1. 6 May 1949 - Starways first aircraft, a Percival P.16 Petrel, destroyed after crashing at BroomHall airfield, Pwllheli
2. 28 March 1956: Douglas DC-3 (registered G-AMRB) was on a positioning flight from Liverpool to Glasgow in readiness for a charter the next day to Lourdes. While on approach to Glasgow Renfrew Airport, the aircraft struck a hill at Largs (Ayrshire), cause reported as pilot error. No passengers were carried and one of the three crew died.
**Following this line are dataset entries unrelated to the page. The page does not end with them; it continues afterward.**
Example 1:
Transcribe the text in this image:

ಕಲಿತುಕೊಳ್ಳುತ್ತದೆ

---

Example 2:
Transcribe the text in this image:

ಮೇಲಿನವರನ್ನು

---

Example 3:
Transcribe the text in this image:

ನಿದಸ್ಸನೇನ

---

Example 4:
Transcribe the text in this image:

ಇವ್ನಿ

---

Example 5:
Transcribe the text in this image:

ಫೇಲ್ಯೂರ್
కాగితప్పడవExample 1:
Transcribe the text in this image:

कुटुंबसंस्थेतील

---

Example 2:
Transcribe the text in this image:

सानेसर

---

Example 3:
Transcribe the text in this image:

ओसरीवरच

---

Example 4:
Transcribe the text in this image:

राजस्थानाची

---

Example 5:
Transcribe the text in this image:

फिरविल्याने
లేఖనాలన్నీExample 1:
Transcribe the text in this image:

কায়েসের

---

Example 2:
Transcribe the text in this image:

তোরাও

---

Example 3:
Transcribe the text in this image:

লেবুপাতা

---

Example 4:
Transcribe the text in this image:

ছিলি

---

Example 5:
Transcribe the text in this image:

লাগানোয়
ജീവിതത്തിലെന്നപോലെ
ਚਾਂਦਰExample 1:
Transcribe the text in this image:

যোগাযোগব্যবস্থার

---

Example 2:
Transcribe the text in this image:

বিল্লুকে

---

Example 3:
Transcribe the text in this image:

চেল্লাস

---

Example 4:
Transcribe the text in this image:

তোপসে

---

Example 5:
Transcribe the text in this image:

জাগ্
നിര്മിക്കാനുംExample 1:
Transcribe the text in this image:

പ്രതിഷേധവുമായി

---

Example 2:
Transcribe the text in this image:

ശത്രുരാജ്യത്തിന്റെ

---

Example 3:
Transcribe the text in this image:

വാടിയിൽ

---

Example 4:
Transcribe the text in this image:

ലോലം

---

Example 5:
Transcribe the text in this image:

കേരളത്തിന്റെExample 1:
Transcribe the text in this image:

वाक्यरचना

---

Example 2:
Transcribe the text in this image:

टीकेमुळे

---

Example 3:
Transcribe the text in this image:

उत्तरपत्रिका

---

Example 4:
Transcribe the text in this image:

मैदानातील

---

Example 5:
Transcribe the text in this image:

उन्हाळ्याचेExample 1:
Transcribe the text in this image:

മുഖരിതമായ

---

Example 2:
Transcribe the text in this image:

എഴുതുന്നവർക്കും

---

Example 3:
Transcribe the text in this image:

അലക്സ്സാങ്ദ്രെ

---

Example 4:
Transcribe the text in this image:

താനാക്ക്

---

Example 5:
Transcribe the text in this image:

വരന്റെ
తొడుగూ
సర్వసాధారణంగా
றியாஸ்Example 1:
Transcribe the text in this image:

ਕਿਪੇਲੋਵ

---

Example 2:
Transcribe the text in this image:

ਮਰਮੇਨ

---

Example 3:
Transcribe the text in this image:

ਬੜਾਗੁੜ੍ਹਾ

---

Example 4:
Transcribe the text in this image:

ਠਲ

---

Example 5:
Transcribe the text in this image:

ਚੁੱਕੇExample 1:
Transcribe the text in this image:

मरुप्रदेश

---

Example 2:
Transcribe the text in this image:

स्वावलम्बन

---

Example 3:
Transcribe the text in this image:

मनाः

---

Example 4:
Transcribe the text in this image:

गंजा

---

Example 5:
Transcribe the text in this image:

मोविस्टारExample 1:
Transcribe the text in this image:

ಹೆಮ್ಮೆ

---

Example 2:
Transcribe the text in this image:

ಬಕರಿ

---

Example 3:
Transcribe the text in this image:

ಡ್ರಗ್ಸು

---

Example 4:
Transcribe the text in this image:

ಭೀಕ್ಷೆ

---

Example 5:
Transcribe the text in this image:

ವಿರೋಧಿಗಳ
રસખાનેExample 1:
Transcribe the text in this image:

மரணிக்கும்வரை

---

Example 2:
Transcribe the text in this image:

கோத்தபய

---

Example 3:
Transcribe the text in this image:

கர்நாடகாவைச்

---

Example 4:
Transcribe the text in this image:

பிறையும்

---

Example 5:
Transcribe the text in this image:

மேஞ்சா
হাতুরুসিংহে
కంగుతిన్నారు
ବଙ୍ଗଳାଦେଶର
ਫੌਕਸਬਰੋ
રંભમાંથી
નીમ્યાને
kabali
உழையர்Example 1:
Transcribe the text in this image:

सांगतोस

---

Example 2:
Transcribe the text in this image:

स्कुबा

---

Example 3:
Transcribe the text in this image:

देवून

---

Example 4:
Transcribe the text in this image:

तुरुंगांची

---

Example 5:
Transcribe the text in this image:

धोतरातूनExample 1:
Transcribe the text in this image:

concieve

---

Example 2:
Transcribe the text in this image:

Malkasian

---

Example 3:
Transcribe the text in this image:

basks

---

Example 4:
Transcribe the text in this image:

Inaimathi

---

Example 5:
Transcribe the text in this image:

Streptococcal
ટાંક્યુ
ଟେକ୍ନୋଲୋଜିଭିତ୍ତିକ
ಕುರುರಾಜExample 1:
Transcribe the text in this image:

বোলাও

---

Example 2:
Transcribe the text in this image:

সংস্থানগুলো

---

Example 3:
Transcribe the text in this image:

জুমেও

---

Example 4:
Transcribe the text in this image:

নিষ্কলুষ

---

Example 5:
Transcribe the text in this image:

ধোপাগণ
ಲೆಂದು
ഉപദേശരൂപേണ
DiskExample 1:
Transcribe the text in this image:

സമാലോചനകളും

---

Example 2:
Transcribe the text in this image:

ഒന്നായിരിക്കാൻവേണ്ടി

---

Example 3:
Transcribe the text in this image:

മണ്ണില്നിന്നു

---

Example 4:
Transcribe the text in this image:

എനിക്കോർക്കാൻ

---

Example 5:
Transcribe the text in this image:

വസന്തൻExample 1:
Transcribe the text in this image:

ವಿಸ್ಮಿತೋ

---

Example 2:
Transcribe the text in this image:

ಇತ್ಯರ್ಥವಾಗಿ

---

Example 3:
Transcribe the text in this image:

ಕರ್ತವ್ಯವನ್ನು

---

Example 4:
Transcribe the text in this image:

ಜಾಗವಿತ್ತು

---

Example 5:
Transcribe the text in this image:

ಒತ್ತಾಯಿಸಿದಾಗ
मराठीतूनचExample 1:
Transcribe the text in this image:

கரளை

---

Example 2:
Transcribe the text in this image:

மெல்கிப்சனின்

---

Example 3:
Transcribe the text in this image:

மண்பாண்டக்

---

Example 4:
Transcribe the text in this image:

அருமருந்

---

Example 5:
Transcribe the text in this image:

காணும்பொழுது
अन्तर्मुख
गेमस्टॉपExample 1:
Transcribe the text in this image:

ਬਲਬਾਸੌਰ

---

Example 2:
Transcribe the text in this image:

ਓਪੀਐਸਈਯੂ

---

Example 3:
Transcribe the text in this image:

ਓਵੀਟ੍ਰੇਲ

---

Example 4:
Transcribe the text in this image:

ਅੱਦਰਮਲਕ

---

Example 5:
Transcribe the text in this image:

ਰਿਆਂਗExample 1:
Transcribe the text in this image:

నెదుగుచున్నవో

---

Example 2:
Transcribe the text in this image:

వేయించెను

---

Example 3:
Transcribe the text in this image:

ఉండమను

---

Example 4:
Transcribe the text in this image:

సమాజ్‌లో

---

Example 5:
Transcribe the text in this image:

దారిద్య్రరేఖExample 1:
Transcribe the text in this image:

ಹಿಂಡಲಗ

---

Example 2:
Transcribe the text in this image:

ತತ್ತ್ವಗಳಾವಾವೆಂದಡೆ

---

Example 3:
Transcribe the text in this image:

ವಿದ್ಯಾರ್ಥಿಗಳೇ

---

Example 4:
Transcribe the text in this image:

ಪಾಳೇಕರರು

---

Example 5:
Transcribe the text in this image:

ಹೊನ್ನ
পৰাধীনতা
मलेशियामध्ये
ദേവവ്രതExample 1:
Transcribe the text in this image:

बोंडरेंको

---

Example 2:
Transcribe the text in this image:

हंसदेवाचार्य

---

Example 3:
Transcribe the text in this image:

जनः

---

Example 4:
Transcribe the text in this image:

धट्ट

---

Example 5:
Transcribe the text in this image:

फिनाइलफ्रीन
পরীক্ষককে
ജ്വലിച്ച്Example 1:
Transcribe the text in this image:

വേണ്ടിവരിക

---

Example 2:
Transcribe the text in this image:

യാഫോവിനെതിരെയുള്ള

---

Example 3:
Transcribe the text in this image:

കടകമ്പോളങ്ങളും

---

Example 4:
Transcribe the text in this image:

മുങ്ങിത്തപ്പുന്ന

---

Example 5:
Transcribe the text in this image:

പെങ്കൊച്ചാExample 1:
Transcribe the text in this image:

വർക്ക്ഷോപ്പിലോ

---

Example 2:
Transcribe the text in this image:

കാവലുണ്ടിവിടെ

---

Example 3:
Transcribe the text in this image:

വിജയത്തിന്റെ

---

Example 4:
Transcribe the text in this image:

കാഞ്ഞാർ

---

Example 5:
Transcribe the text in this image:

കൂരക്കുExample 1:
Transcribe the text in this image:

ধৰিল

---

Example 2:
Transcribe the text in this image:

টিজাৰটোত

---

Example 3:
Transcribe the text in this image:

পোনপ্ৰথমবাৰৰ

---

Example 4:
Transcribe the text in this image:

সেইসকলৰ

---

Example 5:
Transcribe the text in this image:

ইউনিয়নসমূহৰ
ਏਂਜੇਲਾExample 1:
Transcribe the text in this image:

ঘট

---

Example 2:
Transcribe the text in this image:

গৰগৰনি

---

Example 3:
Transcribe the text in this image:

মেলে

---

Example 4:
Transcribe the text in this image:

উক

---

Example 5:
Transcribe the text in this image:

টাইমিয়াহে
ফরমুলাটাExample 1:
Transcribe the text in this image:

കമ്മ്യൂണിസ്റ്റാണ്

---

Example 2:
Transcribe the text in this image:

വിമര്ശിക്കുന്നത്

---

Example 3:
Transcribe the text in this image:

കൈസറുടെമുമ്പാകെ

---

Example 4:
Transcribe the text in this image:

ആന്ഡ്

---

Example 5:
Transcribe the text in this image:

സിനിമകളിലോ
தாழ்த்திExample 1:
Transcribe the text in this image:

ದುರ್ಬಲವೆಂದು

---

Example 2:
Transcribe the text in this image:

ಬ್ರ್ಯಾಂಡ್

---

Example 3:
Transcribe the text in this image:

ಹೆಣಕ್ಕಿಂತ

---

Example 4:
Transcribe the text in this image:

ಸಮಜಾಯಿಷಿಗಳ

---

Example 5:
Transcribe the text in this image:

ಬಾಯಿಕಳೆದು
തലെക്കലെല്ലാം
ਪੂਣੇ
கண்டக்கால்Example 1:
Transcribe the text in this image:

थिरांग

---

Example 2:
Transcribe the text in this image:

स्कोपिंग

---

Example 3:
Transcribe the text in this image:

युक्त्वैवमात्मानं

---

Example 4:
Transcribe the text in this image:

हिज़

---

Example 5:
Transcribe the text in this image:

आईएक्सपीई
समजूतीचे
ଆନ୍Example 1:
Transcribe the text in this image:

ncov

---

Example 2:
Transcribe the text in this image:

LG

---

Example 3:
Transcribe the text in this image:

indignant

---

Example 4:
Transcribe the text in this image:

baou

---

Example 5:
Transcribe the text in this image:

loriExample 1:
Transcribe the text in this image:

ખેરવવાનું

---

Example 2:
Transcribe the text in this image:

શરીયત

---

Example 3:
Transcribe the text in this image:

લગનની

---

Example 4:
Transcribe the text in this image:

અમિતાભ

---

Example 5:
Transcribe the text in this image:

3. 19 June 1961 - Douglas DC-4 (registered G-ARJY), crashed after overshooting the runway at Dublin-Collingstown airport. On approach, the plane suddenly veered to the left, skidding along the ground to end up straddling the main road to Belfast. Heavy rain on the night was blamed for the accident. On board were 4 crew and 64 passengers travelling from Tarbes to Dublin. No one was hurt, but the aircraft was damaged beyond economical repair. The lack of casualties was attributed to the quantity of Holy Water being carried by pilgrims returning from Lourdes. Pathé News filmed the investigators attending the crash site.
4. 17 September 1961 - Douglas DC-4 (registered G-APIN) destroyed on the ground of Kamina airport by outlaw Katangan fighter-aircraft. The DC 4 was on loan to the United Nations (ONU) during the Congo Crisis as a troop carrier.